Georges Feydeau (born Dec. 8, 1862, Paris, France—died June 5, 1921, Paris) was a French dramatist whose farces delighted Parisian audiences in the years immediately prior to World War I and are still regularly performed.
Feydeau was the son of the novelist Ernest Feydeau, the author of the novel Fanny (1858). The younger Feydeau was an able actor and director and wrote 39 plays between 1881 and 1916. Working in the tradition of the late 19th-century comic-dramatist Eugène Labiche, he took the farce to new heights on the French stage. Though not a serious social critic, he made satiric capital out of every new fashion while continuing to exploit all the traditional butts of broad and undemanding comedy—cuckolds, silly wives, foreigners, the aged, and the deformed.

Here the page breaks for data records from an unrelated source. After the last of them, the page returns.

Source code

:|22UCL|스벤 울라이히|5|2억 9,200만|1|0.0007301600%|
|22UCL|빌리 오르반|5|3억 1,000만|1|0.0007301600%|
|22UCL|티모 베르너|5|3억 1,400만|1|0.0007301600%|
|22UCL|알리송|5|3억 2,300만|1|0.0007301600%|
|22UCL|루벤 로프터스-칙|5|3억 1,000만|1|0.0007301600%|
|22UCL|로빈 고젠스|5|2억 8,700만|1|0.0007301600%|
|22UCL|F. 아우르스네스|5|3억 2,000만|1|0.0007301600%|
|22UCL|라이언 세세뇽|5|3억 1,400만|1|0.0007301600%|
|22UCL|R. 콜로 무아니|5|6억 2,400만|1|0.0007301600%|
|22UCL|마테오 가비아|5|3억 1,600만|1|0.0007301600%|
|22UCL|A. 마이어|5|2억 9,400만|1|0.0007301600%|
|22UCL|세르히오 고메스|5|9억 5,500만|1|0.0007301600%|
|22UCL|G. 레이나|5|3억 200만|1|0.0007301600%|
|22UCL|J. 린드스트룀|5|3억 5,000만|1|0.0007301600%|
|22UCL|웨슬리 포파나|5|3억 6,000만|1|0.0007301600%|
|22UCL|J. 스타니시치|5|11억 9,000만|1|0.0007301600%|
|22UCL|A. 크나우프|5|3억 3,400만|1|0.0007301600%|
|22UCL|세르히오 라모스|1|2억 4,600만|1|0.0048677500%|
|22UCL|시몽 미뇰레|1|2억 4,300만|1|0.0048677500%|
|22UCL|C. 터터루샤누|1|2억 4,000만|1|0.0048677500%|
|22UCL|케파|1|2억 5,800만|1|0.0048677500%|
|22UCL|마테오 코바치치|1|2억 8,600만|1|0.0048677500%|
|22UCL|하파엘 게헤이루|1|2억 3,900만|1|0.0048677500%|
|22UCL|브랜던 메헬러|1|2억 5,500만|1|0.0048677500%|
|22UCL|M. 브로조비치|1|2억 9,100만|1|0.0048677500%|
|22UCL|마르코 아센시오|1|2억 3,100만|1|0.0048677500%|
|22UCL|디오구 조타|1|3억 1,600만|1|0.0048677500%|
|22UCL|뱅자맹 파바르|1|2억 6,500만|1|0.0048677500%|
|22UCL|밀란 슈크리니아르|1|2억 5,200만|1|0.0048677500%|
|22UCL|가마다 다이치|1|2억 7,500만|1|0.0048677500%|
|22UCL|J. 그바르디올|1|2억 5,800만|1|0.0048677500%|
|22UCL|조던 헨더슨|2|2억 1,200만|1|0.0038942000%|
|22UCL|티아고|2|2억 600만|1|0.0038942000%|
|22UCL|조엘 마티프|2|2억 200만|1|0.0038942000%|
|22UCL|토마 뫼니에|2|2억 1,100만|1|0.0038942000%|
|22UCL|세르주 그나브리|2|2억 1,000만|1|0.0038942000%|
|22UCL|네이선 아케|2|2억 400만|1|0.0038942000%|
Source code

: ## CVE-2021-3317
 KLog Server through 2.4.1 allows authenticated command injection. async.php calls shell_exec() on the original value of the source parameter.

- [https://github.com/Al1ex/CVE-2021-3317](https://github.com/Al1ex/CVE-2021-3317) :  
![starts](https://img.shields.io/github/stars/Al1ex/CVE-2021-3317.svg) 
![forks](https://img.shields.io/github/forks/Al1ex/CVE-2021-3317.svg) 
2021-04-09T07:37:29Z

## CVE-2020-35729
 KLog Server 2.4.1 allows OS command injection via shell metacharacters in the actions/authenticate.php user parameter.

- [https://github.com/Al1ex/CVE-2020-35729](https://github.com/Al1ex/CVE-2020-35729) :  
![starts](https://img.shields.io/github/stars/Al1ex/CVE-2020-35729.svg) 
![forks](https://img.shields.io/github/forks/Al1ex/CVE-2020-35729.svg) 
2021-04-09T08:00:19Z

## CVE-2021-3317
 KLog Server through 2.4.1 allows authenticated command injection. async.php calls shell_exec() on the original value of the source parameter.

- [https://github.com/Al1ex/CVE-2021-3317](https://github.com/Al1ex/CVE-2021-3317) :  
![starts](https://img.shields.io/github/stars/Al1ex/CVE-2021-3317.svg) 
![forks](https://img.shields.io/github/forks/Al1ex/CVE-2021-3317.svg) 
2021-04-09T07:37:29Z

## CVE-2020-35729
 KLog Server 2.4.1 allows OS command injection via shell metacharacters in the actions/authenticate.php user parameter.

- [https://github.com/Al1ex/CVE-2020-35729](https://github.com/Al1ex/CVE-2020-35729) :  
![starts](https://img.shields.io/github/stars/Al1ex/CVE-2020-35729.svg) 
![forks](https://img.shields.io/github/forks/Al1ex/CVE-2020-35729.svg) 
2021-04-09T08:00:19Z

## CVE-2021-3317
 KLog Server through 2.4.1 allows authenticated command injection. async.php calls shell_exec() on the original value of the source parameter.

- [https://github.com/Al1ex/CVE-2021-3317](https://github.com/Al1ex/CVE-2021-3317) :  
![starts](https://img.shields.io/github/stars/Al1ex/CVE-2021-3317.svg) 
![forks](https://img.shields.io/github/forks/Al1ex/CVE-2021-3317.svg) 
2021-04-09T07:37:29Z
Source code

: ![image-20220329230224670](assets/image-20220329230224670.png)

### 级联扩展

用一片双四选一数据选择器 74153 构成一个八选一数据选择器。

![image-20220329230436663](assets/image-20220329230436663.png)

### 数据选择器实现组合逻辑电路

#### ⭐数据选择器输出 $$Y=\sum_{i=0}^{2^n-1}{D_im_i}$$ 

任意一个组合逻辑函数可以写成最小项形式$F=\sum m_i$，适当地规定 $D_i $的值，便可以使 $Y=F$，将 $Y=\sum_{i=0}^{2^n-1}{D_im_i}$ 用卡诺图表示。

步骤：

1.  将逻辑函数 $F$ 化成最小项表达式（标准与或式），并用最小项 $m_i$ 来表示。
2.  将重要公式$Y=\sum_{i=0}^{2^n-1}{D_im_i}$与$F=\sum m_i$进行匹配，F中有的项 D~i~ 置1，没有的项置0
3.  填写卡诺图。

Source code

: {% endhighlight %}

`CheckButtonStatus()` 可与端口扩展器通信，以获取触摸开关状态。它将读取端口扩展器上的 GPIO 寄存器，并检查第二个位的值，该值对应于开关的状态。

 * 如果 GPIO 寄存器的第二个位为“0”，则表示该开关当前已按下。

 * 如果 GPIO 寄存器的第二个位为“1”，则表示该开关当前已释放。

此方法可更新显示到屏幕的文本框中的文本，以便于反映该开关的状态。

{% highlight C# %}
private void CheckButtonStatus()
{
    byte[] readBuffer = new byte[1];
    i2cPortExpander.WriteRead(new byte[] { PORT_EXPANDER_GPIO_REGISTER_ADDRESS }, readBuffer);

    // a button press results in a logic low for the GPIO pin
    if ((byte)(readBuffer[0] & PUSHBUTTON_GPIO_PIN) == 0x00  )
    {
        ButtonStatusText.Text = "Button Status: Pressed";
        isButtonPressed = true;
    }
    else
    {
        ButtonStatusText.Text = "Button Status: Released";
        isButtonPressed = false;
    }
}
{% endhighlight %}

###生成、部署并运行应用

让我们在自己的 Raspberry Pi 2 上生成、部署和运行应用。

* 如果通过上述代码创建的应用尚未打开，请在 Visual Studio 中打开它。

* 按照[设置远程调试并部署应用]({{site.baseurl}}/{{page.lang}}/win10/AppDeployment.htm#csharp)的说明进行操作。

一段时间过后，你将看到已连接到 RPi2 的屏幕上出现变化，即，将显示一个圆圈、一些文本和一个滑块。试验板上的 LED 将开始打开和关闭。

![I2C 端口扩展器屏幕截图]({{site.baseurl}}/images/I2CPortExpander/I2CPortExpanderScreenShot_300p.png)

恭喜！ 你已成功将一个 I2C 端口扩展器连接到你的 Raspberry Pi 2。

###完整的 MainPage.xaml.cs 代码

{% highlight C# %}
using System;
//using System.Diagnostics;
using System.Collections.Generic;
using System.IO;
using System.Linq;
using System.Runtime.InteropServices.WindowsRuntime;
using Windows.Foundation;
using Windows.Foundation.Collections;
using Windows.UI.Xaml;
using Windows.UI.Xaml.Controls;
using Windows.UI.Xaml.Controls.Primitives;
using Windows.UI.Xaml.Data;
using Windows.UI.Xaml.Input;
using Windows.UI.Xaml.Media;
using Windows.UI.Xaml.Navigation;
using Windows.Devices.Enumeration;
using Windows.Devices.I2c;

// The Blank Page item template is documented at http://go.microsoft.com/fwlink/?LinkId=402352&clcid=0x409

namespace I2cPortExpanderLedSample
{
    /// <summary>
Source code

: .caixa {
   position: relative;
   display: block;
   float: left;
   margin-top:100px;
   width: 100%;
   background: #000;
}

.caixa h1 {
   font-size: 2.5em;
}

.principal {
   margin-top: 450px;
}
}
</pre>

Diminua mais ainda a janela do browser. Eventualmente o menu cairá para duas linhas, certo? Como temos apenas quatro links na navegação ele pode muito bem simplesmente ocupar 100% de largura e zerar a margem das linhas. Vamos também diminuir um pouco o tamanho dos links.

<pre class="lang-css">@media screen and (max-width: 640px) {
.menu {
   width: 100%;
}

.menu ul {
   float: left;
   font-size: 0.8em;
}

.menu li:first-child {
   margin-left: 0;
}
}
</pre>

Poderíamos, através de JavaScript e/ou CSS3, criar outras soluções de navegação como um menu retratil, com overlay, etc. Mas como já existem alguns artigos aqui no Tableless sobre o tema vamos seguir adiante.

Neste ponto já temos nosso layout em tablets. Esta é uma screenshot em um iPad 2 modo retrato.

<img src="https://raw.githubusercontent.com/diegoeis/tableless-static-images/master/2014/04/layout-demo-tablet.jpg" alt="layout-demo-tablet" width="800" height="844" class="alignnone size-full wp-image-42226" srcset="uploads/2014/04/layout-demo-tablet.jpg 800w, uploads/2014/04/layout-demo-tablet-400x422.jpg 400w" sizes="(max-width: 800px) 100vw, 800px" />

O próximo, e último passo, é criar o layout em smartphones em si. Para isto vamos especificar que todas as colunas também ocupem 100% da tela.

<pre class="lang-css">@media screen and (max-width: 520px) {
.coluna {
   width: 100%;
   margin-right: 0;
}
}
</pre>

To a greater degree than earlier authors of farces, Feydeau made use of complicated mechanical props and elaborate stage settings. But, above all, his farces depend for their success on their plots. These are masterpieces of improbable contrivance, usually dependent on far-fetched cases of mistaken identity and worked out in great detail without any consequent loss of speed. Feydeau’s favourite theme was the anxious and comic efforts of an unfaithful wife or husband to conceal amorous escapades, and his favourite comic device was the meeting of characters who are particularly desirous of avoiding each other. Among his plays are La Dame de chez Maxim (1899; The Girl from Maxim’s), La Puce à l’oreille (1907; A Flea in Her Ear), and Occupe-toi d’Amélie! (1908; Keep an Eye on Amélie!). Feydeau’s farces have maintained their place in the repertory of the Comédie-Française in Paris and are also often performed in English-speaking countries.